The Old Man(52)



There was also the fact that the hand that signed the checks to Stanford, and after that MIT, was his father’s. After the initial shock of the divorce wore off, Brian sometimes thought that it was too bad his mother couldn’t have done what millions of other women had done and given her husband time to get over Steffie without doing anything overtly unpleasant and destroying the rest of the family’s sense of well-being.

The message he’d received from Sarah a couple of hours ago had compelled him to rethink the whole tawdry story. He was beginning to think his mother had lost her mind like a cast-off woman in a Greek tragedy that he couldn’t quite place. She had run off with a man who was practically a stranger, and before she went away to God knew where she wanted to bring this man to see him. It was clear that Sarah was taking this thing seriously, because she hadn’t called, e-mailed, or sent a text. She had hired a process server from the law firm where she had interned to deliver it.
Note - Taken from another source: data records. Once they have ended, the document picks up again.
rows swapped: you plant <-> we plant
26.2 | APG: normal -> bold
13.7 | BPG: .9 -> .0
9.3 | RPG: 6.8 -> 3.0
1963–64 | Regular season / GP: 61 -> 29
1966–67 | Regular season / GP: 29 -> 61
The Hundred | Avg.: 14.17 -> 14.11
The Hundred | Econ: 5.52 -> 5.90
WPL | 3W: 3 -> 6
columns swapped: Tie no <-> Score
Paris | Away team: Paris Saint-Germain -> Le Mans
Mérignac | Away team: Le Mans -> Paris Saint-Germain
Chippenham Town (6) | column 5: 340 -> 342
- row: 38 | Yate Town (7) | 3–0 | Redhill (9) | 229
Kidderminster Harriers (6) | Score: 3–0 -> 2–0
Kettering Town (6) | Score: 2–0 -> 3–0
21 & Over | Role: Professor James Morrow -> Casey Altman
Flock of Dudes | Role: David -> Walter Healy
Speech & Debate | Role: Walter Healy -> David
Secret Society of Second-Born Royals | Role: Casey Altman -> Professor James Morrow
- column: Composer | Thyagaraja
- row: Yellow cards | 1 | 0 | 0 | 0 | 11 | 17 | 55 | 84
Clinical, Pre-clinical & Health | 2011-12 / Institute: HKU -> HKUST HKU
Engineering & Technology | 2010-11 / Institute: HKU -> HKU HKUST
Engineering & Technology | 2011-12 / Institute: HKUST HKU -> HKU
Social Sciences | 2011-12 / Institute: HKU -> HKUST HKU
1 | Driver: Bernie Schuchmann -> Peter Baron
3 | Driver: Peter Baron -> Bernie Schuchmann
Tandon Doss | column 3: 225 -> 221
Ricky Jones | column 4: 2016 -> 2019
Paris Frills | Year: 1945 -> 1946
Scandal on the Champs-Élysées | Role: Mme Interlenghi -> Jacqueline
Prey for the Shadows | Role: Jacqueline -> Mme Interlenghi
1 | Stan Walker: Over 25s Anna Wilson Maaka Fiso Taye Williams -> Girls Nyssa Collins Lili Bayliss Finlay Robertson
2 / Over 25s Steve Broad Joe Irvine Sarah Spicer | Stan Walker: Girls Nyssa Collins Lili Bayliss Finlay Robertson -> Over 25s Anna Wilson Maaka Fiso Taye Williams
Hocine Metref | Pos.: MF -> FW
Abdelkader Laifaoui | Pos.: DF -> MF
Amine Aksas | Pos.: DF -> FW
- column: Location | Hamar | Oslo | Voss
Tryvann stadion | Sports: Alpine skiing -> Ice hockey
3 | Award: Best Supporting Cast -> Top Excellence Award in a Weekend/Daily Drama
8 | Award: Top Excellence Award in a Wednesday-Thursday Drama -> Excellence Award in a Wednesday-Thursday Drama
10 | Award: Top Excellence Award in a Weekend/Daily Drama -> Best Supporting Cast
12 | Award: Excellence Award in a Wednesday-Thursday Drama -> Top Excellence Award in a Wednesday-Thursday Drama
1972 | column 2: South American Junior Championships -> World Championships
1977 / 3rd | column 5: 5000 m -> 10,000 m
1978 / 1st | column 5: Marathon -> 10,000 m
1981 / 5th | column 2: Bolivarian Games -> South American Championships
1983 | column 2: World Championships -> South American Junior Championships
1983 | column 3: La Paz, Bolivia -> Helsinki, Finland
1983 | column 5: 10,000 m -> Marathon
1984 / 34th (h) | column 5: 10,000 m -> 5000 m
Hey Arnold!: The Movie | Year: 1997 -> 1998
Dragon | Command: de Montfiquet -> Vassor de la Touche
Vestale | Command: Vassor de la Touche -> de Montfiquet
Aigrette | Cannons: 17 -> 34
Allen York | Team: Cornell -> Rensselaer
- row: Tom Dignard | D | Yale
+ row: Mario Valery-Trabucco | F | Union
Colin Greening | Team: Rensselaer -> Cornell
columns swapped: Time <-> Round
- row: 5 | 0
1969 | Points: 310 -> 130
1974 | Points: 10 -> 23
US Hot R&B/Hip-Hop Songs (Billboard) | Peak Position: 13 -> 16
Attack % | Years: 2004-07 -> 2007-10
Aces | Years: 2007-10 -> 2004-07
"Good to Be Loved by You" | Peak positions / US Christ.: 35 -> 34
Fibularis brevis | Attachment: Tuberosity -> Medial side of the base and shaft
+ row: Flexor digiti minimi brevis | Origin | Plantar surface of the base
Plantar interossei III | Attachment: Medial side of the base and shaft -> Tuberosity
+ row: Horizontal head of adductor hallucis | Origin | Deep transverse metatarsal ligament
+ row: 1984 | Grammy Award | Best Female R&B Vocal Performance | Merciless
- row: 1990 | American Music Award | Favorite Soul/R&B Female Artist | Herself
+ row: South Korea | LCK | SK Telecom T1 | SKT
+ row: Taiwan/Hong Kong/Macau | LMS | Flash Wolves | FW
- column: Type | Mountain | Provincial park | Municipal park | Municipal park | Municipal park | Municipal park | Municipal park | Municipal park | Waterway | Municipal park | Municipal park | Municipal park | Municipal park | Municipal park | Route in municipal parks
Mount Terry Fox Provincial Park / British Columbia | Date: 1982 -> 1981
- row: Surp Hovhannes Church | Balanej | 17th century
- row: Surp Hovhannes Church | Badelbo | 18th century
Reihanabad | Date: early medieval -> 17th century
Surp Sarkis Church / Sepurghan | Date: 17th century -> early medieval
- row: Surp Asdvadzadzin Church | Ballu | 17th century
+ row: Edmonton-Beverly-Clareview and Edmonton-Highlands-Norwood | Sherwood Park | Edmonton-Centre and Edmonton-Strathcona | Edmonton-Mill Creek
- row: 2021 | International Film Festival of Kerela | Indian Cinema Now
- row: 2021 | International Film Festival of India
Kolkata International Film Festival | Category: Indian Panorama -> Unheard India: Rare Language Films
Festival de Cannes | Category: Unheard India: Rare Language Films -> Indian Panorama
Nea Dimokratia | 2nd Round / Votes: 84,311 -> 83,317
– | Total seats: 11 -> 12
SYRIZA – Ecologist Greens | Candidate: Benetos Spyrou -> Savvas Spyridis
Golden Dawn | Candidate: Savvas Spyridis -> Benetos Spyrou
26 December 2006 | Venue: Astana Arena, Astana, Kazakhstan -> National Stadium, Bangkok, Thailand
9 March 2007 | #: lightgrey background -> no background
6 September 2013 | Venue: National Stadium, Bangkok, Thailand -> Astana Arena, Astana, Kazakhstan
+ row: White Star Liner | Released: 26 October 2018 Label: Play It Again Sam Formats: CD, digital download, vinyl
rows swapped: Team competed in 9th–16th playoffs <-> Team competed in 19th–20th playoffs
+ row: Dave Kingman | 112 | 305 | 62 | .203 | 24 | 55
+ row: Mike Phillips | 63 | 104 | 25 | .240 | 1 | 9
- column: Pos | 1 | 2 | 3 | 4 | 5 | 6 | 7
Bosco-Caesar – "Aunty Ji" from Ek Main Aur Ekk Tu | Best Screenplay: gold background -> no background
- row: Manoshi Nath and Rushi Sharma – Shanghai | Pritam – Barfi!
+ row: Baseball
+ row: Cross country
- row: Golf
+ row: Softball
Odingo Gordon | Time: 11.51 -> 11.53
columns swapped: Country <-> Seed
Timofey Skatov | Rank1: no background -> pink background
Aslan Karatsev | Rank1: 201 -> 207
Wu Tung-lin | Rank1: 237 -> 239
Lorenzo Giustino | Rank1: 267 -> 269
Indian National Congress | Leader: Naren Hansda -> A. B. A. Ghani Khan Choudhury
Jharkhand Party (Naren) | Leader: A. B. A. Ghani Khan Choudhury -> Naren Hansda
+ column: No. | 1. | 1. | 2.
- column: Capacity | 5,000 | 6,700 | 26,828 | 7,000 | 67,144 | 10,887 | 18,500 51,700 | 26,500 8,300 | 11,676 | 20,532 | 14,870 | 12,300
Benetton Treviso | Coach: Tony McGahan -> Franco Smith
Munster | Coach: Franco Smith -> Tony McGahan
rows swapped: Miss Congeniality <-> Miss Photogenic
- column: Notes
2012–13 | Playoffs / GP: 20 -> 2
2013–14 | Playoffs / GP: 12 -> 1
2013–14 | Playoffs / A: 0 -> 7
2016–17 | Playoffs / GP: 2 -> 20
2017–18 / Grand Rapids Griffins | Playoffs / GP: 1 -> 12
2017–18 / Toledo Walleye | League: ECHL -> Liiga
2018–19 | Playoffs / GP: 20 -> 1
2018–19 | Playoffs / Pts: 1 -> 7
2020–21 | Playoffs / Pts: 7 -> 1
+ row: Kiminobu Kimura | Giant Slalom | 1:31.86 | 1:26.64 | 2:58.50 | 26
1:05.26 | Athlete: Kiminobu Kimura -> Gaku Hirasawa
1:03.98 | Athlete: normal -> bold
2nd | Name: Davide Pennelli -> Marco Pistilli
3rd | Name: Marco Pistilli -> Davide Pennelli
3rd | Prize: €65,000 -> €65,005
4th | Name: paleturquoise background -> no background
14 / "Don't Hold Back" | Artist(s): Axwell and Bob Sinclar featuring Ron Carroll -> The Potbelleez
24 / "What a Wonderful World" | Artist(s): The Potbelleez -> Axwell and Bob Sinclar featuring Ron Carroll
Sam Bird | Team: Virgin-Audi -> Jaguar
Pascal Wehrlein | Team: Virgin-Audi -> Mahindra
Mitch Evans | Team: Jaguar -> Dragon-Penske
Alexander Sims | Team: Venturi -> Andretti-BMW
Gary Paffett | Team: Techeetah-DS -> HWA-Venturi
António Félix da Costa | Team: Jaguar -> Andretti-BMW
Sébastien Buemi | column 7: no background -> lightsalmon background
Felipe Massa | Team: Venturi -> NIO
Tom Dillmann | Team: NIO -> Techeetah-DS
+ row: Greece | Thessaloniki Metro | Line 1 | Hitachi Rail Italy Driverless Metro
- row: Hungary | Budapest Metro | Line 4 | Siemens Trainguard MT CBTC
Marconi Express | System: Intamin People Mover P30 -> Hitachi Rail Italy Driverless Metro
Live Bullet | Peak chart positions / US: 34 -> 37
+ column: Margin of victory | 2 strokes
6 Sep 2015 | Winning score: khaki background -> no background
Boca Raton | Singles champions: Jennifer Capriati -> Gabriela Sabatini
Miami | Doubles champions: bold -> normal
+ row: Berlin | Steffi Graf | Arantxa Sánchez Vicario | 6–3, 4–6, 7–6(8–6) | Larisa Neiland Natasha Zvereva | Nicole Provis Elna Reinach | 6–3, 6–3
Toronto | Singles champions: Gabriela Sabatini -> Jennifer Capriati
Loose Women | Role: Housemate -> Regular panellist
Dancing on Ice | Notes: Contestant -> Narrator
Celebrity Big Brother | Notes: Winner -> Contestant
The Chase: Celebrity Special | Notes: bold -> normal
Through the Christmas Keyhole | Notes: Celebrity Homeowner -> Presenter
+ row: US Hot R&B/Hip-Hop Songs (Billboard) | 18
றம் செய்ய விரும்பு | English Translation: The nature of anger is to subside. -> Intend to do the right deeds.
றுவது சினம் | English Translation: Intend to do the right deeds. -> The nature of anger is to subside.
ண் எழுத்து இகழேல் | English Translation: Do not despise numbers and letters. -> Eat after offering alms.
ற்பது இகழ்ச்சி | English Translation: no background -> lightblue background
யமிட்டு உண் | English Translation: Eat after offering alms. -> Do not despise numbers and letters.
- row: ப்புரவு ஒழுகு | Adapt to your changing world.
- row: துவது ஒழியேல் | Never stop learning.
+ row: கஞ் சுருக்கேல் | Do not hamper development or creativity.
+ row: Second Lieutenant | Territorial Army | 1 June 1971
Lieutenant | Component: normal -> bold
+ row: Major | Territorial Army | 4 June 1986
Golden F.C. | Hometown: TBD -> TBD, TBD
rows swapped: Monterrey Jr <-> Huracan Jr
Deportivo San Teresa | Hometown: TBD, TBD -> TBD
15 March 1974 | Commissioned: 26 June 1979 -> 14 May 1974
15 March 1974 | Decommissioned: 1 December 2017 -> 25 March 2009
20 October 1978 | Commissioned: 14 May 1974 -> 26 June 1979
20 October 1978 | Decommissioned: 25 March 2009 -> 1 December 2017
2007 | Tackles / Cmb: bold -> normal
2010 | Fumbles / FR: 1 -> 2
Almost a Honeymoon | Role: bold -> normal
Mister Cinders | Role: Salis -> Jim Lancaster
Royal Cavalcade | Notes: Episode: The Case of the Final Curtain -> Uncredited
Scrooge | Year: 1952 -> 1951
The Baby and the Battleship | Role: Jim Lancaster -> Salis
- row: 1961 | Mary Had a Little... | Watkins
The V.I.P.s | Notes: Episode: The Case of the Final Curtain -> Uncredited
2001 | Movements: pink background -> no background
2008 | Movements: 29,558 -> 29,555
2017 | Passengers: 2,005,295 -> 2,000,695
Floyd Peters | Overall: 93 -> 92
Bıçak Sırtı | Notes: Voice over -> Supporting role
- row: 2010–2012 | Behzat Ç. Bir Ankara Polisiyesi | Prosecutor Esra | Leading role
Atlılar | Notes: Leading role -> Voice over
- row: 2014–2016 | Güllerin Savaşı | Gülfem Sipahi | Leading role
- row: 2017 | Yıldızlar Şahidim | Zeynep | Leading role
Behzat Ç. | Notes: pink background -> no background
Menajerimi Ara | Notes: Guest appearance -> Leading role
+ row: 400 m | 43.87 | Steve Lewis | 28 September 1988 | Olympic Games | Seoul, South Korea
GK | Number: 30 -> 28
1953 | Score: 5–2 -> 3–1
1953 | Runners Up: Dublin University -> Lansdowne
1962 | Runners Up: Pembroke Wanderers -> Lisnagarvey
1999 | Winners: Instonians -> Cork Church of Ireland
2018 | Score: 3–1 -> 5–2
Brian’s relationship with Sarah had been one of the things that the fall of the house of McDonald had brought down. They had been close as children. She was his little sister, and she had looked up to him. But when the breakup had come, they’d argued. She had sided with their mother and expressed contempt for Brian because he had not gone out of his way to be rude to Stephanie. He had told her that she was a na?ve, knee-jerk feminist who, paradoxically, hated women, and was incapable of appreciating the complexity of human behavior. After that they had both been busy with graduate school and law school. And there was no longer a home where they would be forced to see each other on holidays.

The letter she had sent him by messenger was their first communication in at least two years. As soon as Brian received it he had closed his office door and read it with dread, and then with alarm, and finally despair. Since Sarah had entered law school she had adopted a measured, seemingly reasonable style of discourse. Reading a letter from her was like watching a philosopher walk calmly up a mountain and step off a cliff. Mom has found love. For the first time since we were children, she’s happy. But powerful criminals have a grudge against him, so they have to go away for a while.

Brian rolled his eyes and let out a groan that he’d been unable to stifle. He sat still for a moment hoping nobody had heard, and then began formulating rhetorical questions. I’m a technocrat, Sarah. I work for companies that sell goods and services to the government. They’re regulated and watched. How could you send me a letter like this at my office? And what about you, Sarah, you overconfident, presumptuous moron? You’ve spent the past two years trying to become a lawyer. Conspiring to hide fugitives is a felony. Even if this guy really were in the witness protection program, he would have to be a criminal to know anything about criminals. How’s that career going to work out for you now?

He had fumed and fretted for at least an hour and then packed up some work and left the office with everyone else, but he didn’t go home. He drove his Audi all over Irvine and Costa Mesa and the Palos Verdes peninsula for about three hours before he realized he was hungry and stopped for a hamburger. Now he was home, having solved nothing and knowing nothing new except that his mother had lost her mind.

As he walked up to his dark apartment building he saw two people, a couple, walking along the sidewalk from the visitors’ parking area as though they wanted to intercept him. Here they are, he thought, two FBI agents coming to interview me about my crazy mother. Maybe he could get a job running the IT section of a clothing company or a grocery chain. He stared at the two.

They walked under a streetlamp, and he recognized the walk, the shape of the shorter one.

Then he heard the voice. “Brian!”

His mother. No matter where he might have been—in a blizzard in Antarctica or the bottom of the ocean—that voice would have entered his brain and traveled the thousands of neural pathways it had built early in his life. He walked more quickly to avoid having an illegal conversation in public under a streetlamp, swiveling his head to be sure there were no witnesses nearby.

He beat them to the door and said, “Wait a second while I get this open.” He pushed the door inward and stepped aside to get them off the steps, and then shut the door behind them. He hurried to his apartment door and let them in.

He locked the door and said, “Sarah let me know you might be coming.”

His mother hugged him. He tolerated it, but he couldn’t bring himself to wrap his arms around her as though he approved of her being here.

She released him. “This is Peter. He’s my—what? Boyfriend seems to still be the only word we have.”

Hank Dixon stepped forward and held out his hand to shake Brian’s and Brian gave the hand a perfunctory pump and released it. Hank didn’t react to the sudden reversion to the name that had been blown, but it told him there must be something to worry about. He watched Brian scurry to the front windows to tug on the strings to be sure the blinds were closed as tightly as possible. Then he folded his arms in front of him.

Hank said, “Well, I’m sure you two would like to talk, so I’ll leave you alone. I’ll be in the car.” He went out the door and closed it.

Brian said, “Sarah seemed to think you were afraid you might be followed.”

“That’s true,” said his mother. “It’s all a problem that goes back a lot of years. The police will take care of it. But for now at least, please don’t say anything to anyone about us.”